Criou-se, assim, aquela denominação que Gilberto Freire intitula em seu livro mais famoso - a casa-grande e a senzala. A casa-grande era o lugar aristocrático por excelência. Era um espaço amplo, com um alpendre largo; colocada em lugar alto e ventilado; aglutinadora da família do senhor de engenho, que possuía as suas regras e erigia a imagem do chefe da casa como um senhor feudal. Os engenhos eram mini-feudos.  Um espaço de suseranagem e vassalagem.

Ora, uma ordem social perversa como esta, não resultará em um país organizado e solidário para com os seus cidadãos. O intelectual Jessé Souza, autor de A ralé brasileira e A tolice da inteligência brasileira, afirma que reside na ordem social brasileira uma concepção fecundada em Santo Agostinho de forte influência platônica. Possuímos o mundo do espírito, das coisas sublimes e o mundo feio da matéria, cuja constituição se efetiva com as "coisas" de menor valor e virtude. De um lado temos as elites, que preconizam a virtude, o ideal de beleza, de virtude, de ética; nesse mundo habitado pelos ricos e senhores, tudo parece resplandecer em beleza, em uma forte afirmação daquilo que é bom e legitima o bem. Por outro lado, o mundo material é o mundo da carne, do sexo, dos escravos, do trabalho, da dureza cotidiana; o mundo habitado pela mulheres, pelos homossexuais, pelas periferias. É o mundo feio, pecaminoso, que provoca azo para repulsa. 

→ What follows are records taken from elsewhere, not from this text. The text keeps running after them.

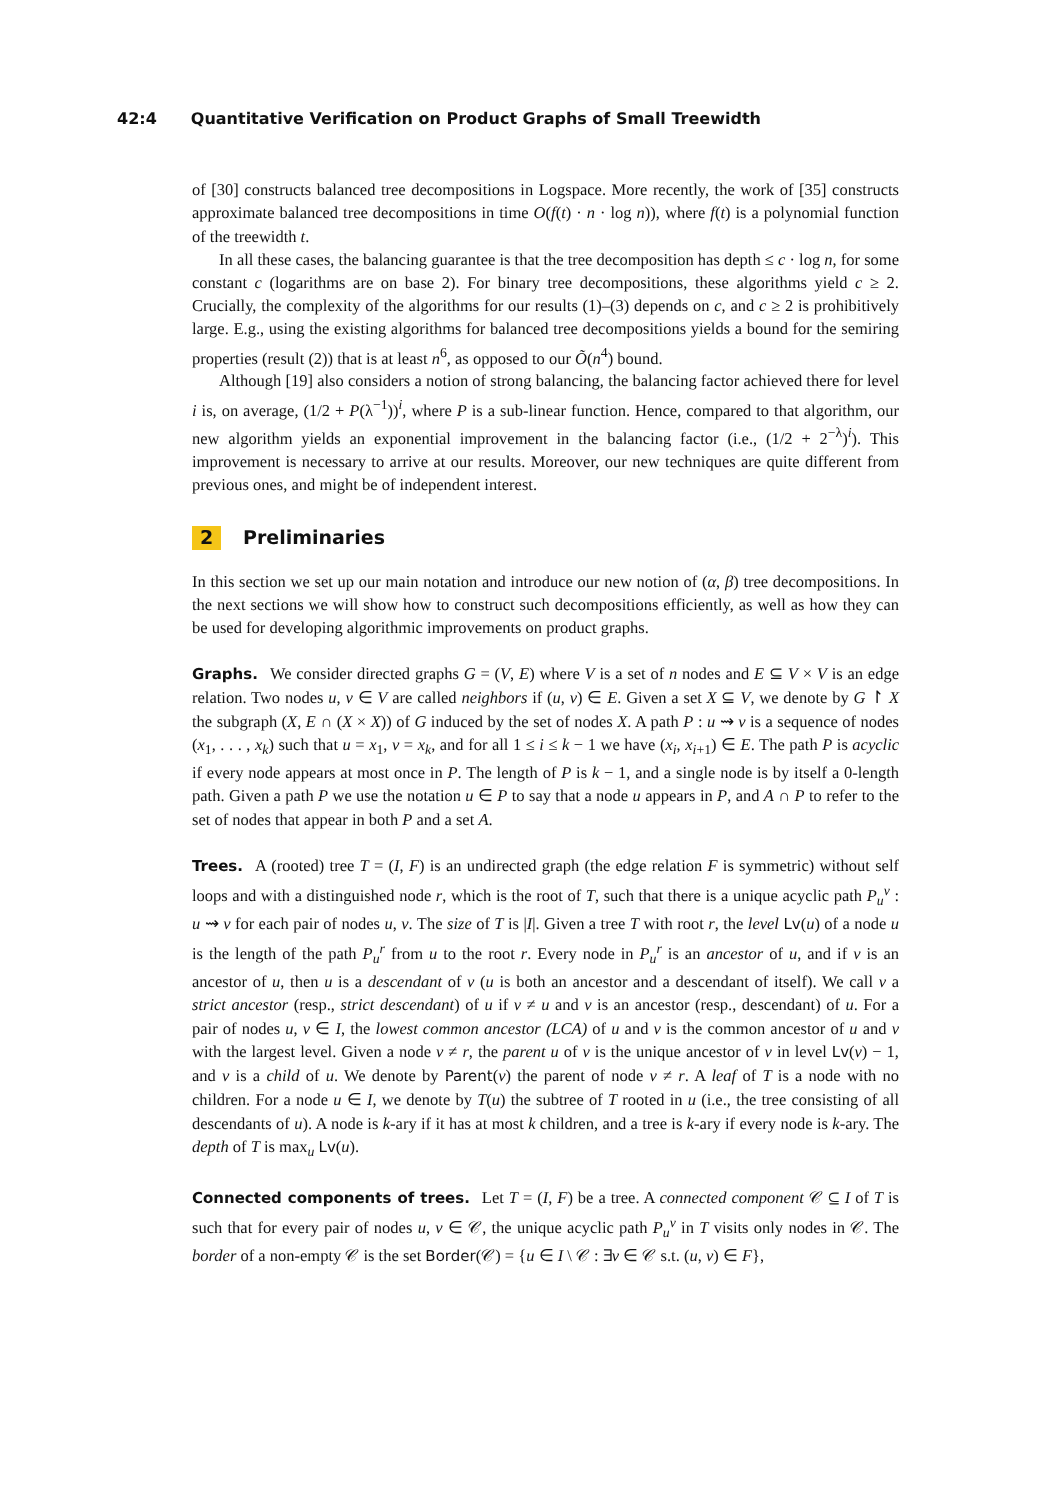42:4 Quantitative Verification on Product Graphs of Small Treewidth
of [30] constructs balanced tree decompositions in Logspace. More recently, the work of [35] constructs approximate balanced tree decompositions in time O(f(t) · n · log n)), where f(t) is a polynomial function of the treewidth t.
In all these cases, the balancing guarantee is that the tree decomposition has depth ≤ c · log n, for some constant c (logarithms are on base 2). For binary tree decompositions, these algorithms yield c ≥ 2. Crucially, the complexity of the algorithms for our results (1)–(3) depends on c, and c ≥ 2 is prohibitively large. E.g., using the existing algorithms for balanced tree decompositions yields a bound for the semiring properties (result (2)) that is at least n<sup>6</sup>, as opposed to our Õ(n<sup>4</sup>) bound.
Although [19] also considers a notion of strong balancing, the balancing factor achieved there for level i is, on average, (1/2 + P(λ<sup>−1</sup>))<sup>i</sup>, where P is a sub-linear function. Hence, compared to that algorithm, our new algorithm yields an exponential improvement in the balancing factor (i.e., (1/2 + 2<sup>−λ</sup>)<sup>i</sup>). This improvement is necessary to arrive at our results. Moreover, our new techniques are quite different from previous ones, and might be of independent interest.
2 Preliminaries
In this section we set up our main notation and introduce our new notion of (α, β) tree decompositions. In the next sections we will show how to construct such decompositions efficiently, as well as how they can be used for developing algorithmic improvements on product graphs.
Graphs. We consider directed graphs G = (V, E) where V is a set of n nodes and E ⊆ V × V is an edge relation. Two nodes u, v ∈ V are called neighbors if (u, v) ∈ E. Given a set X ⊆ V, we denote by G ↾ X the subgraph (X, E ∩ (X × X)) of G induced by the set of nodes X. A path P : u ⇝ v is a sequence of nodes (x<sub>1</sub>, . . . , x<sub>k</sub>) such that u = x<sub>1</sub>, v = x<sub>k</sub>, and for all 1 ≤ i ≤ k − 1 we have (x<sub>i</sub>, x<sub>i+1</sub>) ∈ E. The path P is acyclic if every node appears at most once in P. The length of P is k − 1, and a single node is by itself a 0-length path. Given a path P we use the notation u ∈ P to say that a node u appears in P, and A ∩ P to refer to the set of nodes that appear in both P and a set A.
Trees. A (rooted) tree T = (I, F) is an undirected graph (the edge relation F is symmetric) without self loops and with a distinguished node r, which is the root of T, such that there is a unique acyclic path P<sub>u</sub><sup>v</sup> : u ⇝ v for each pair of nodes u, v. The size of T is |I|. Given a tree T with root r, the level Lv(u) of a node u is the length of the path P<sub>u</sub><sup>r</sup> from u to the root r. Every node in P<sub>u</sub><sup>r</sup> is an ancestor of u, and if v is an ancestor of u, then u is a descendant of v (u is both an ancestor and a descendant of itself). We call v a strict ancestor (resp., strict descendant) of u if v ≠ u and v is an ancestor (resp., descendant) of u. For a pair of nodes u, v ∈ I, the lowest common ancestor (LCA) of u and v is the common ancestor of u and v with the largest level. Given a node v ≠ r, the parent u of v is the unique ancestor of v in level Lv(v) − 1, and v is a child of u. We denote by Parent(v) the parent of node v ≠ r. A leaf of T is a node with no children. For a node u ∈ I, we denote by T(u) the subtree of T rooted in u (i.e., the tree consisting of all descendants of u). A node is k-ary if it has at most k children, and a tree is k-ary if every node is k-ary. The depth of T is max<sub>u</sub> Lv(u).
Connected components of trees. Let T = (I, F) be a tree. A connected component 𝒞 ⊆ I of T is such that for every pair of nodes u, v ∈ 𝒞, the unique acyclic path P<sub>u</sub><sup>v</sup> in T visits only nodes in 𝒞. The border of a non-empty 𝒞 is the set Border(𝒞) = {u ∈ I \ 𝒞 : ∃v ∈ 𝒞 s.t. (u, v) ∈ F},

A sociedade brasileira é violenta e perversa nesse sentido. A desigualdade possui um fundamento econômico, mas possui um forte fundamento teológico. Ao escrever A civilização do açúcar, Vera Lúcia Amaral Ferlini queria revelar onde está a gênese de nosso modo de ser. É olhando o passado que encontramos os indícios daquilo que somos no presente.